About this exercise
Retype all of the data shown below, keeping every character the same.

Stored items
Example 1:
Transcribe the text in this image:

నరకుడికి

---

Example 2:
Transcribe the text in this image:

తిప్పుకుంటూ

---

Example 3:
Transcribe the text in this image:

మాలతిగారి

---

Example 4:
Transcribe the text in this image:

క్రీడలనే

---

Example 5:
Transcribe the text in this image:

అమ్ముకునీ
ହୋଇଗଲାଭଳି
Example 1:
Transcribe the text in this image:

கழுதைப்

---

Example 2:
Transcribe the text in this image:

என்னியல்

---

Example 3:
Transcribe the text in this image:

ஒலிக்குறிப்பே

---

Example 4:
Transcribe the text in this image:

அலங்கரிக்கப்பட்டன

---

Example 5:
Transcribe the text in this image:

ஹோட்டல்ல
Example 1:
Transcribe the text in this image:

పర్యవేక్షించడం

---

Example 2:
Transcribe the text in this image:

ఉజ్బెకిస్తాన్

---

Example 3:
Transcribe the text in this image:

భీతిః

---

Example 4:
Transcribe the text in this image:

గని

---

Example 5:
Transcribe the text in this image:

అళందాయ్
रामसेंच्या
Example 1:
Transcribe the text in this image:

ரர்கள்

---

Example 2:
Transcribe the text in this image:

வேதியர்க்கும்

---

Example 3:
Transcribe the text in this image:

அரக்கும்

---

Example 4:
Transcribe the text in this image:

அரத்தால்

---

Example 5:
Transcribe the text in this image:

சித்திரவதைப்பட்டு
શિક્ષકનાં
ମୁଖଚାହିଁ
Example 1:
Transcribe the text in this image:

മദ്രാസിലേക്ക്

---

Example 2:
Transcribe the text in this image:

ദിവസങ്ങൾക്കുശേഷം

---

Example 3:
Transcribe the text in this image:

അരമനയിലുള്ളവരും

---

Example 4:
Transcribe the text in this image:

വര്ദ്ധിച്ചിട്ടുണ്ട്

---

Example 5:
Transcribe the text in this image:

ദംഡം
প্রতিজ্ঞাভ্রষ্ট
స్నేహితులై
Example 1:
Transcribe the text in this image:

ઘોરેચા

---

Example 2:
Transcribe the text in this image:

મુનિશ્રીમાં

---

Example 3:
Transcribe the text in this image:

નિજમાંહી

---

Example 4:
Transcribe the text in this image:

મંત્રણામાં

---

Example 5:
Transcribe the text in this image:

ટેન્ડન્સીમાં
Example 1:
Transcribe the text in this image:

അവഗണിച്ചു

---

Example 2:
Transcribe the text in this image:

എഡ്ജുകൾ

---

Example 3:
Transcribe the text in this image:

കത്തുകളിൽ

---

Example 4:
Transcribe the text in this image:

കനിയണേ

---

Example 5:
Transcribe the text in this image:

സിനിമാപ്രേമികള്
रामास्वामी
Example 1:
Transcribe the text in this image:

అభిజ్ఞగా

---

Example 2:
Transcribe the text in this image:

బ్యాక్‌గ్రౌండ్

Worked solution
Example 1:
Transcribe the text in this image:

నరకుడికి

---

Example 2:
Transcribe the text in this image:

తిప్పుకుంటూ

---

Example 3:
Transcribe the text in this image:

మాలతిగారి

---

Example 4:
Transcribe the text in this image:

క్రీడలనే

---

Example 5:
Transcribe the text in this image:

అమ్ముకునీ
ହୋଇଗଲାଭଳି
Example 1:
Transcribe the text in this image:

கழுதைப்

---

Example 2:
Transcribe the text in this image:

என்னியல்

---

Example 3:
Transcribe the text in this image:

ஒலிக்குறிப்பே

---

Example 4:
Transcribe the text in this image:

அலங்கரிக்கப்பட்டன

---

Example 5:
Transcribe the text in this image:

ஹோட்டல்ல
Example 1:
Transcribe the text in this image:

పర్యవేక్షించడం

---

Example 2:
Transcribe the text in this image:

ఉజ్బెకిస్తాన్

---

Example 3:
Transcribe the text in this image:

భీతిః

---

Example 4:
Transcribe the text in this image:

గని

---

Example 5:
Transcribe the text in this image:

అళందాయ్
रामसेंच्या
Example 1:
Transcribe the text in this image:

ரர்கள்

---

Example 2:
Transcribe the text in this image:

வேதியர்க்கும்

---

Example 3:
Transcribe the text in this image:

அரக்கும்

---

Example 4:
Transcribe the text in this image:

அரத்தால்

---

Example 5:
Transcribe the text in this image:

சித்திரவதைப்பட்டு
શિક્ષકનાં
ମୁଖଚାହିଁ
Example 1:
Transcribe the text in this image:

മദ്രാസിലേക്ക്

---

Example 2:
Transcribe the text in this image:

ദിവസങ്ങൾക്കുശേഷം

---

Example 3:
Transcribe the text in this image:

അരമനയിലുള്ളവരും

---

Example 4:
Transcribe the text in this image:

വര്ദ്ധിച്ചിട്ടുണ്ട്

---

Example 5:
Transcribe the text in this image:

ദംഡം
প্রতিজ্ঞাভ্রষ্ট
స్నేహితులై
Example 1:
Transcribe the text in this image:

ઘોરેચા

---

Example 2:
Transcribe the text in this image:

મુનિશ્રીમાં

---

Example 3:
Transcribe the text in this image:

નિજમાંહી

---

Example 4:
Transcribe the text in this image:

મંત્રણામાં

---

Example 5:
Transcribe the text in this image:

ટેન્ડન્સીમાં
Example 1:
Transcribe the text in this image:

അവഗണിച്ചു

---

Example 2:
Transcribe the text in this image:

എഡ്ജുകൾ

---

Example 3:
Transcribe the text in this image:

കത്തുകളിൽ

---

Example 4:
Transcribe the text in this image:

കനിയണേ

---

Example 5:
Transcribe the text in this image:

സിനിമാപ്രേമികള്
रामास्वामी
Example 1:
Transcribe the text in this image:

అభిజ్ఞగా

---

Example 2:
Transcribe the text in this image:

బ్యాక్‌గ్రౌండ్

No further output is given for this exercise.